Revue Porte Ouverte

Délinquance sexuelle : L'envers des apparences

Par Jules Beaulac,
Prêtre

Un curé en prison

J’ai travaillé plusieurs années, une quinzaine en tout, comme aumônier catholique en milieu carcéral tant provincial que fédéral. Tout au long de ce ministère, j’ai tenu un journal que j’ai publié l’an dernier aux Éd. Novalis. Voici quelques convictions qui m’animaient en accomplissant ce travail pastoral très particulier et que j’ai consignées dans ce livre.

La personne est sacrée

Quand je rencontrais une personne incarcérée, je me disais toujours qu’il ne s’agissait pas d’un cas ni d’un numéro matricule, mais bien d’une personne. Peu importe ce qu’elle avait fait, ce qu’on disait d’elle, pour moi c’était un être humain que j’étais appelé à accueillir et à écouter de façon inconditionnelle, qui commandait mon respect et mon attention. Ma foi me disait en plus que c’était un enfant de Dieu comme tout le monde et que Jésus était mort et ressuscité pour elle comme pour toute personne. Dieu ne rejette personne, il est ouvert à tous.

La personne est unique

Il n’y a pas deux personnes exactement pareilles. C’est Pierre, Jean ou Louis qui entrent en contact avec moi. Ce n’est pas un dossier. C’est un être bien particulier, unique. De même qu’un médecin ne soigne pas seulement une maladie, mais surtout tel ou tel patient bien précis, de même je m’intéressais d’abord à la personne qui me rencontrait, à ce qu’elle portait de joies et de souffrances, de paix et de trouble, d’espoir et de désespoir. Il m’est toujours apparu important d’entretenir des rapports très personnalisés, c’està- dire le mieux ajustés possible au vécu, actuel et passé, de chacune des personnes incarcérées. Dans la Bible, Dieu appelle chaque personne par son nom, elle compte beaucoup pour lui et elle a du prix à ses yeux.

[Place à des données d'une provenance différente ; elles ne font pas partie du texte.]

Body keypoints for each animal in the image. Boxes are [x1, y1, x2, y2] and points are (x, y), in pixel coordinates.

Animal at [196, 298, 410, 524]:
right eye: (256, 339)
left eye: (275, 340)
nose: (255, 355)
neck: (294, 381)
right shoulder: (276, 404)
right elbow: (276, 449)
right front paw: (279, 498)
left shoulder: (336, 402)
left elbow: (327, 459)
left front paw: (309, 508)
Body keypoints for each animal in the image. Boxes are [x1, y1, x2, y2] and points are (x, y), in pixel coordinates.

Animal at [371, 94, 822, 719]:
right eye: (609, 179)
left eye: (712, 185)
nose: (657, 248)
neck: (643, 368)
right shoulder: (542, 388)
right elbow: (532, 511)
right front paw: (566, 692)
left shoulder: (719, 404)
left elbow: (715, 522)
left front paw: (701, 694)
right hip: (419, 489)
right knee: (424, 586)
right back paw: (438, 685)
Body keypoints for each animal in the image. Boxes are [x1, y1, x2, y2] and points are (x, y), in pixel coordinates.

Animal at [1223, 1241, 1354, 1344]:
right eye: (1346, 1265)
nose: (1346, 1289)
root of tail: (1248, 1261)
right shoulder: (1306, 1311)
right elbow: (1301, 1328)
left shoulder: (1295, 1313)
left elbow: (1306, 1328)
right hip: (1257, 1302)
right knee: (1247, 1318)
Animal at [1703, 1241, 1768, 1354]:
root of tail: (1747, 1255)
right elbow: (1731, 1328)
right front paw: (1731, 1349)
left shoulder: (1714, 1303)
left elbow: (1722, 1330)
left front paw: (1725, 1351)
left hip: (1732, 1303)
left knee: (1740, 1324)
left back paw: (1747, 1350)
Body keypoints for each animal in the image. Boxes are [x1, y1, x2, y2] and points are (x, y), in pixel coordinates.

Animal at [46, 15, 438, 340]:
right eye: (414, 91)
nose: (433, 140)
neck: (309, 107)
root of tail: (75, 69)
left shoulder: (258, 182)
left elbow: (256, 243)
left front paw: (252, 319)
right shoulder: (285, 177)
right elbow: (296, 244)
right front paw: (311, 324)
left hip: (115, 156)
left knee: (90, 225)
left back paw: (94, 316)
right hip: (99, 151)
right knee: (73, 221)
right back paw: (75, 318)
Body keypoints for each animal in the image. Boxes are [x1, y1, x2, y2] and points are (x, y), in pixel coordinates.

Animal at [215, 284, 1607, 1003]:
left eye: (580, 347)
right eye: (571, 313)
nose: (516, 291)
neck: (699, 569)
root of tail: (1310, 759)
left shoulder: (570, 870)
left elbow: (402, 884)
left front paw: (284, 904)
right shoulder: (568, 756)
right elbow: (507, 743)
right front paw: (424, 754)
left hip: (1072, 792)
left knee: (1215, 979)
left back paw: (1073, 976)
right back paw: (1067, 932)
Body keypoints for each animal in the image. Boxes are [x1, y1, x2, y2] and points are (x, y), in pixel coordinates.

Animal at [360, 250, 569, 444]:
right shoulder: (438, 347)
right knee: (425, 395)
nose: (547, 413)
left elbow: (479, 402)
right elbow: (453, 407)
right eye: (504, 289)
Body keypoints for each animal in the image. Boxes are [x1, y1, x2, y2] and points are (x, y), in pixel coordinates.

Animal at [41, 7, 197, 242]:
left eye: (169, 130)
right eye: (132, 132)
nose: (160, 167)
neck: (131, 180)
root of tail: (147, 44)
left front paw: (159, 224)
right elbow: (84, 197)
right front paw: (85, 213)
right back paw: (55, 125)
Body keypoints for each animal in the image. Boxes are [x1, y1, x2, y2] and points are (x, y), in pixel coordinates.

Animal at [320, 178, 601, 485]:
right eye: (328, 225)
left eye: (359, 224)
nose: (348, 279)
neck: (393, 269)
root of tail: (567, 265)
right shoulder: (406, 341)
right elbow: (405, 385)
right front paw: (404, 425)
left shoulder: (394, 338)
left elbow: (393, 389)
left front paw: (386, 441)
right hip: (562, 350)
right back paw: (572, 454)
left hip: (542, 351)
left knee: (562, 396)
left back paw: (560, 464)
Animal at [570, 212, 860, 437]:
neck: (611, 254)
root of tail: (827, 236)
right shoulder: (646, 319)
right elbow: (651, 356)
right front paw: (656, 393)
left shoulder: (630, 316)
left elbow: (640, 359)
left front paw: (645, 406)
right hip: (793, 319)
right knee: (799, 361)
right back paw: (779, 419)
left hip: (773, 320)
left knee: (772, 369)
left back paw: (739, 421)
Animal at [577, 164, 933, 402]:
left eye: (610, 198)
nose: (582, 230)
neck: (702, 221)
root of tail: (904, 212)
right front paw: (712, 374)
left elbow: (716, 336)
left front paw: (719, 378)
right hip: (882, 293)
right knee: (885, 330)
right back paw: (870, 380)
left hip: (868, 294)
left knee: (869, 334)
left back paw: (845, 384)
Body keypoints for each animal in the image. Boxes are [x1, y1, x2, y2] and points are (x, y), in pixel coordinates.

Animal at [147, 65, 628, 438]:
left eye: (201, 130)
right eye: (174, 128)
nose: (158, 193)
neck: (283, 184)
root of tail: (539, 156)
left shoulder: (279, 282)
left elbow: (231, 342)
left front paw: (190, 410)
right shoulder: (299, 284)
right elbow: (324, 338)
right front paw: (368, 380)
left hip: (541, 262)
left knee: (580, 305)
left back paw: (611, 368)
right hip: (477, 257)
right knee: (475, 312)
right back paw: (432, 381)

La personne ne se réduit pas à son délit

J’ai appris très tôt à distinguer entre le crime et le criminel. Si l’on peut et doit mesurer le délit à sa juste grandeur, on est appelé tout autant ne pas juger ni condamner le délinquant. Il l’a déjà été par la Cour, cela suffi t. Je n’ai pas, comme personne humaine ni comme prêtre, à l’enfermer dans une catégorie qui l’empêcherait de grandir. Dans l’Évangile, Jésus, s’il condamne le péché, ne condamne jamais le pécheur. Cet espace qu’il y a entre l’acte répréhensible et son auteur est le lieu de sa croissance personnelle. Il illumine sa vie de la lumière de l’espérance et constitue souvent le lieu de sa rencontre avec Dieu.

Aucune personne n’est totalement mauvaise

Il y a dans chaque personne du bon, du moins bon et du pas bon. Qui peut dire de lui ou d’un autre qu’il est totalement pur ou totalement impur ? Tout est question de dosage. Et, même dans la personne la pire, la plus récidiviste, la plus crapuleuse, la plus odieuse ou la plus rejetée à cause de ses crimes, il y a toujours un petit rayon de lumière quelque part. Il est souvent relié à une personne aimée ou aimante. Je demandais souvent à un détenu de me parler de sa mère ou de sa petite amie. Alors ses yeux s’illuminaient et le meilleur de lui-même apparaissait. C’est sur ce petit rayon d’espoir qu’il faut s’embarquer pour accompagner l’autre dans sa propre réhabilitation.

La personne incarcérée, c’est Jésus lui-même

Quand je rencontrais une personne incarcérée, j’avais la conviction profonde que je rencontrais Jésus luimême. Je me remémorais constamment la parole du Christ : « J’étais prisonnier et vous êtes venus me voir » et « Chaque fois que vous l’avez fait à l’un de ces petits, c’est à moi que vous l’avez fait. » (Matthieu 25, 31-40) Ces paroles m’ont beaucoup aidé dans mon ministère et il m’est souvent arrivé de les répéter au détenu ou au prévenu qui venait causer avec moi dans mon bureau. Elles ouvraient souvent chez eux une porte d’espérance qu’ils s’empressaient de franchir. Ce fut un beau ministère. Pas toujours facile. Mais toujours exaltant et souvent gratifi ant. Ce rapport détenu-aumônier, cette relation pastorale, je crois bien que c’est l’exemple des vases communiquants qui le décrit le mieux. Car, en ce ministère, nul ne sait qui donne le plus à l’autre ou qui reçoit le plus de l'autre.